Comment by yogthos
20 hours ago
We don't have to take Ed's word for it. Anybody who's capable of doing grade school math can see that the numbers simply don't work. These companies are literally spending orders of magnitude more money than they're actually bringing in. Cursor, who've been renting Claude, estimated just recently that a $200-per-month Claude Code subscription could use up to $2,000 in compute. https://www.forbes.com/sites/annatong/2026/03/05/cursor-goes...
Interesting story. Here's what it says:
> According to a person familiar with the company’s internal analysis, Cursor estimated last year that a $200-per-month Claude Code subscription could use up to $2,000 in compute, suggesting significant subsidization by Anthropic. Today, that subsidization appears to be even more aggressive, with that $200 plan able to consume about $5,000 in compute, according to a different person who has seen analyses on the company’s compute spend patterns.
The load-bearing detail here is if that means $2,000 of internal server+electricity costs, or $2,000 if they were to charge at their API pricing instead of the subscription cost.
The latter is how I understand these things to work right now. If it's the former then yeah, Anthropic are losing a TON of money on those subscriptions.
That's the big question, and nobody really knows what the operating costs actually are right now.
Frankly, everyone in the industry knows. When people make these statements without additional clarity they always talk about API prices. You can look at the NVL72 specs and make estimates for electricity and ownership costs rather easily. Inference at data-center scale is dirt cheap, even with public codes using dynamo and sglang. The mystery is why the early misconceptions about inefficient inference persisted even after NVIDIA was very open about everything they did to help reduce costs dramatically in the last two years.

Items from a data source
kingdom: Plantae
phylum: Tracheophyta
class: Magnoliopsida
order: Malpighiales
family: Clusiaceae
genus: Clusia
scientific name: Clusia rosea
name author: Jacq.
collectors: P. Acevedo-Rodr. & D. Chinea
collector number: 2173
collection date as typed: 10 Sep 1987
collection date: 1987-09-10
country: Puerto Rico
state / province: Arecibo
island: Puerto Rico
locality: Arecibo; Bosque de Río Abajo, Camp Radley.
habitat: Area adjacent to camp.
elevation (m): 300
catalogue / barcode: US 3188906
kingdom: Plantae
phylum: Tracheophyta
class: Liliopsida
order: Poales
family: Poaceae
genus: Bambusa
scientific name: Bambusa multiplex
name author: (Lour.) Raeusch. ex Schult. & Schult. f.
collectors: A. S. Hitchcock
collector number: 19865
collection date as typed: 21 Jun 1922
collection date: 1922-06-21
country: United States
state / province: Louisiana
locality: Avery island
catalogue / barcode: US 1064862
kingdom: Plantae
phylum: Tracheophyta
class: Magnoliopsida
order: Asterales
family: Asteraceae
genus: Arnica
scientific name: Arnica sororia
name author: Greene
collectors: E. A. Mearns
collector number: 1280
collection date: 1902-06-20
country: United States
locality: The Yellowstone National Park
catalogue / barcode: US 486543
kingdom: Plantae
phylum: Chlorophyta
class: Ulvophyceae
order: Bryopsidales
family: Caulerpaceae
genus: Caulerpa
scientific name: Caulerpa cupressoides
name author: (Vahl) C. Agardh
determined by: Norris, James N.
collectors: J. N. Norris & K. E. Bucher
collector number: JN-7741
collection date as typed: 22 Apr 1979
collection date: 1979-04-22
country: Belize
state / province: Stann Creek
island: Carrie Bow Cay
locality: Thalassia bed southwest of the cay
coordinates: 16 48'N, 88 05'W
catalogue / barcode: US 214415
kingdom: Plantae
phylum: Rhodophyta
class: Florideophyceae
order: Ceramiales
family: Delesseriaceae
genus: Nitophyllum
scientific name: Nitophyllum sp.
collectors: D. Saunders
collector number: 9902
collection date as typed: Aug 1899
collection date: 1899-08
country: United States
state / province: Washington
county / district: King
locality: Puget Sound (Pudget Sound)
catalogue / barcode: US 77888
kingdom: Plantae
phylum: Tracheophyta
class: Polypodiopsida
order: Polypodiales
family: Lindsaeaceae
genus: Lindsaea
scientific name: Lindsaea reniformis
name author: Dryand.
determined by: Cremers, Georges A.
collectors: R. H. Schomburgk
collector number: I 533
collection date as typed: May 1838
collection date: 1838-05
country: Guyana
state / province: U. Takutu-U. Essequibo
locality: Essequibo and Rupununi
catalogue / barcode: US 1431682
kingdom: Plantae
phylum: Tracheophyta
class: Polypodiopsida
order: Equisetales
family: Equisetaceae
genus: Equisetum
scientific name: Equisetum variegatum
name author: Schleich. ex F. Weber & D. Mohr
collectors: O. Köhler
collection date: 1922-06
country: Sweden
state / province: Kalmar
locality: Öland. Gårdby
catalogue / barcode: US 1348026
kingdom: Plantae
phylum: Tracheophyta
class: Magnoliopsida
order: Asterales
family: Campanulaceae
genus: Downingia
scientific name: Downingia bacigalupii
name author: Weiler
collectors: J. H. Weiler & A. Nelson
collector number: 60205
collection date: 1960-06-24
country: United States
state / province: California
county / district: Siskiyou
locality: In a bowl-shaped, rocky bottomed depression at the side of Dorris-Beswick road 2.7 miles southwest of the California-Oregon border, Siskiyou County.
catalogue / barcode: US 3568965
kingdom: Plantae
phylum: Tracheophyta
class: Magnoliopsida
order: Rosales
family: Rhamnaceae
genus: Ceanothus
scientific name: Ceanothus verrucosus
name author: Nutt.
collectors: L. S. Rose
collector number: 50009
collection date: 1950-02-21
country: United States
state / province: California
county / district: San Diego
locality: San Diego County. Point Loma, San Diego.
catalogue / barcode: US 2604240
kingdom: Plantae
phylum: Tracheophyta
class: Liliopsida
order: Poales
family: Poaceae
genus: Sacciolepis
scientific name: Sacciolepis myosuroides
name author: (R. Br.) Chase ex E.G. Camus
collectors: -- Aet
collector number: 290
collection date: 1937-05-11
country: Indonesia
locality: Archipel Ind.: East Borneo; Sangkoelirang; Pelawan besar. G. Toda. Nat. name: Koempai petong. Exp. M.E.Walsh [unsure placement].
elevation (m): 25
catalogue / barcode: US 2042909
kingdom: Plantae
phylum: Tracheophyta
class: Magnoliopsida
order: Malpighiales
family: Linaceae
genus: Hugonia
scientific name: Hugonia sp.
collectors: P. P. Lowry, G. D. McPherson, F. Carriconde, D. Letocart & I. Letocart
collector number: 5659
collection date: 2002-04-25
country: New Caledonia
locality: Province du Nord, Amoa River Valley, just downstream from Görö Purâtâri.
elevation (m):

> _Exercises to complete_
**A.** Answer these questions using the comment thread:
(i) Who has been renting Claude?
(ii) According to the quoted passage, about how much compute can the $200-per-month plan consume today?
(iii) Which specs can be used to estimate electricity and ownership costs?
**B.** Copy the comment thread word for word, starting at "The load-bearing detail" and ending at "are right now.".
These rows come from a separate source.

> _Solutions to the tasks_
**A.**
(i) Cursor
(ii) About $5,000
(iii) The NVL72 specs

**B.**
The load-bearing detail here is if that means $2,000 of internal server+electricity costs, or $2,000 if they were to charge at their API pricing instead of the subscription cost.
The latter is how I understand these things to work right now. If it's the former then yeah, Anthropic are losing a TON of money on those subscriptions.
That's the big question, and nobody really knows what the operating costs actually are right now.